As an example GLM 4.6/ (now 4.7) have a YEARLY pricing of around 30 bucks iirc so now compare the immense difference in pricing

2. Using something like openrouter-based pricing :- Then we are basically on the same model of pricing similar to Google Cloud.

Of course AI models are reaching frontier and I am cheering for them but I feel like long term/even short term, these are still pretty expensive (even something like openrouter imo)

Someone please do genuine maths about this and I can be wrong, I usually am but I expect a 2-3x price (conservative side of things) increase if things arent subsidized

These are probably 10s of billions of dollars worth of gpu's so I assume that they would be barely profitable on the current rate but they get around 100s of billions in some cases worth of tokens generations so they can probably work via the 3rd use case I mention

Now coming to the third point which I assume is related to the 2nd/1st is that usually, the companies providing these GPU computes provide such compute, usually they can make money via providing by large term contracts.

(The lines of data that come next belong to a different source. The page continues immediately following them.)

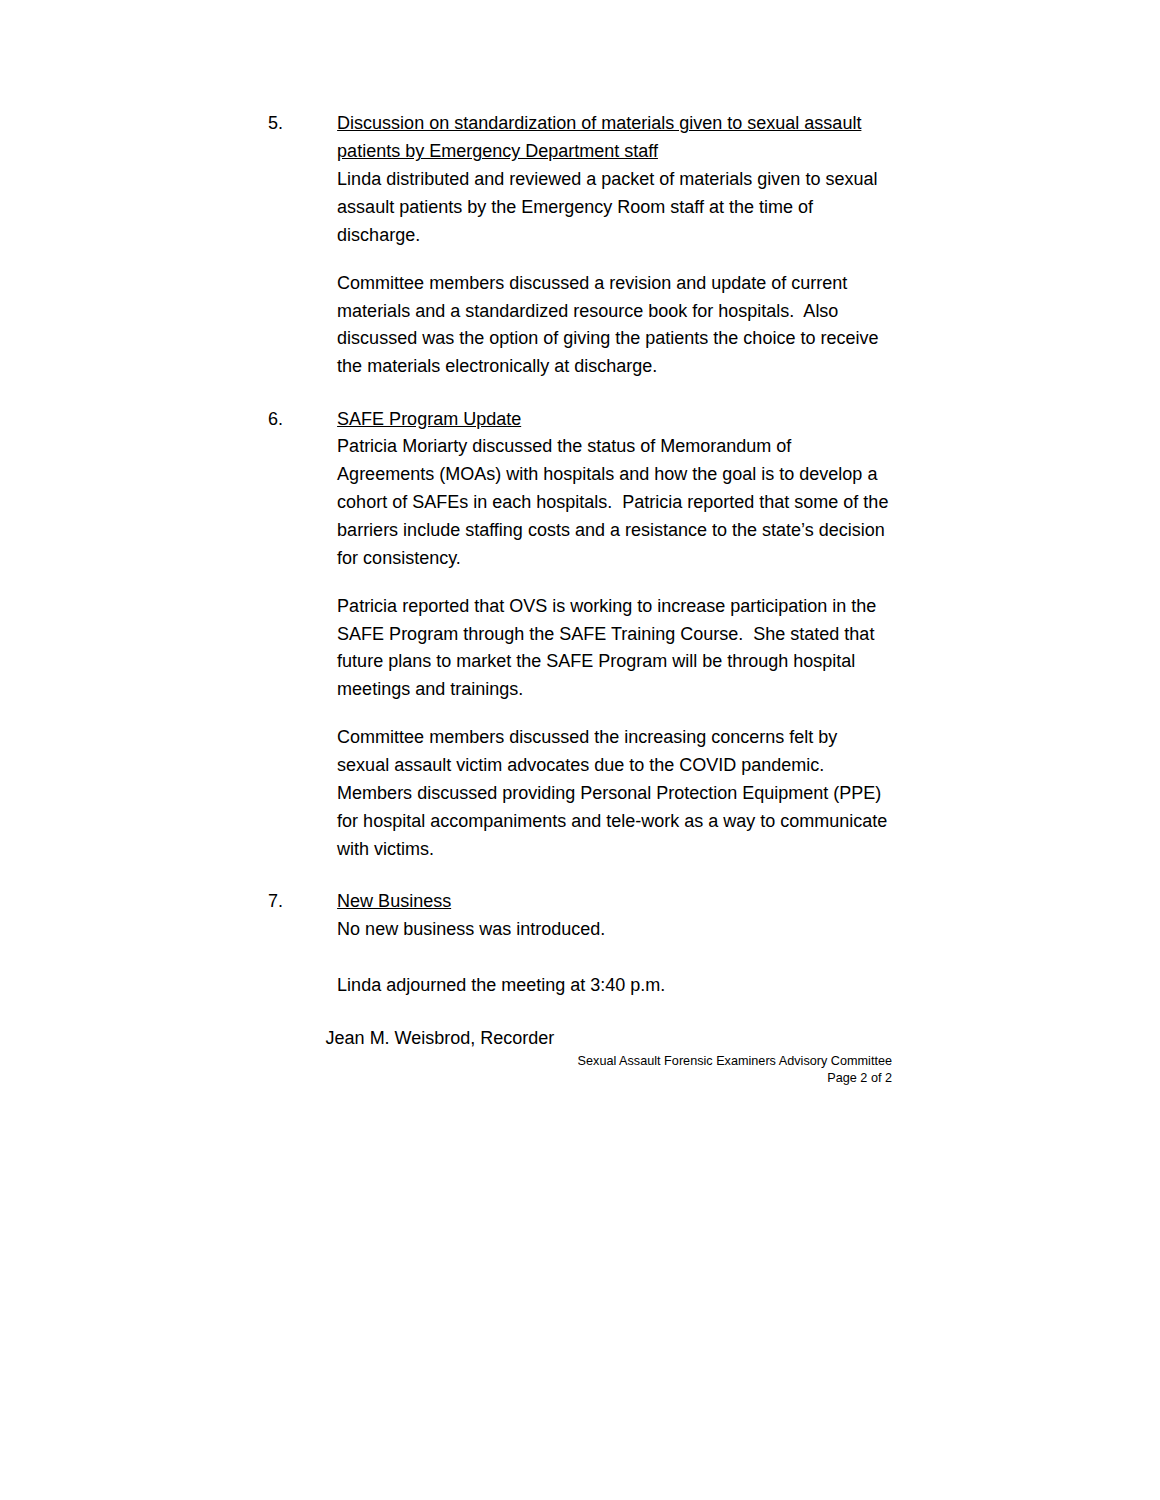Discussion on standardization of materials given to sexual assault patients by Emergency Department staff
Linda distributed and reviewed a packet of materials given to sexual assault patients by the Emergency Room staff at the time of discharge.
Committee members discussed a revision and update of current materials and a standardized resource book for hospitals. Also discussed was the option of giving the patients the choice to receive the materials electronically at discharge.
SAFE Program Update
Patricia Moriarty discussed the status of Memorandum of Agreements (MOAs) with hospitals and how the goal is to develop a cohort of SAFEs in each hospitals. Patricia reported that some of the barriers include staffing costs and a resistance to the state’s decision for consistency.
Patricia reported that OVS is working to increase participation in the SAFE Program through the SAFE Training Course. She stated that future plans to market the SAFE Program will be through hospital meetings and trainings.
Committee members discussed the increasing concerns felt by sexual assault victim advocates due to the COVID pandemic. Members discussed providing Personal Protection Equipment (PPE) for hospital accompaniments and tele-work as a way to communicate with victims.
New Business
No new business was introduced.
Linda adjourned the meeting at 3:40 p.m.
Jean M. Weisbrod, Recorder
Sexual Assault Forensic Examiners Advisory Committee
Page 2 of 2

Even huggingface provides consulting services which I think is the biggest profit to them and Another big contender can probably be European GPU compute providers who can provide a layer of safety or privacy for EU companies.

Now, looks like I had to go to reddit to find some more info but (https://www.reddit.com/r/LocalLLaMA/comments/1msqr0y/basical...), checking appenz's comment which I might add here (the relevant parts)

The large labs (OpenAI, Anthropic) and Hyperscalers (Google, Meta) currently are not trying to be profitable with AI as they are trying to capture market share. They may not even try to have positive gross margins, although the massive scale limits how much they can use per inference operation.

Pure inference hosters (Together, Fireworks etc.) have less capital and are probably close to zero gross margins.

There are a few things that make all of this more complicated to account for. How do you depreciate GPUs (I have seen 3 years to 8 years), how do you allocate cost if you do inference during the day and train at night etc.

The challenge with doing this yourself is that the market is extremely competitive. You need massive scale (as parallelism massively reduces cost), you need to be very good in negotiating cheap compute capacity and you need to be cost-effective in your G2M.

Opinions are my own, and none of this is based on non-public information.

So basically all of these are probably running in zero/net negative turns and they require billions of $'s to be spent and virtually there isn't any moat/lock-in (and neither there has to be)

TLDR: no company right now is sustainable

The only use case I can see is probably consulting but that will go as https://www.investopedia.com/why-ai-companies-struggle-finan...

So I guess the only reasonable business feels to me is private AI for large businesses who genuinely need it for their business (once again the MIT study applies) but that usually wouldn't apply to us normal grade consumers anyway and would be actually really expensive but still private and would be so far off from us normal people.

TLDR: The only ones making money are/ are gonna be B2B but even those are gonna dwindle if the AI bubble bursts because imagine an large business trying to explain why its gonna use AI if 1) the MIT study shows its unprofitable and 2) the fear around using AI etc. and all the financial consequences that the bubble's explosion might cause

So that all being said, I doubt it. I think that these prices are only till the bubble lasts which is only as strong as its weakest link which is openAI right now with trillions promised and a net lose making company whose CEO said that AI market is in a bubble and whose CFO openly floats the idea that OpenAI should be bailed out by the US govt if need be

So yeah..... Honestly Even local grade gpu's are expensive but with the innovations of open weights models, I feel like they would be the way to go for 90% of basic use cases being run inside them and probably there are very few cases of moat (and I doubt the moat existing in the first place)


You can get 90% of the value with old LLM models that cost the companies very little to run.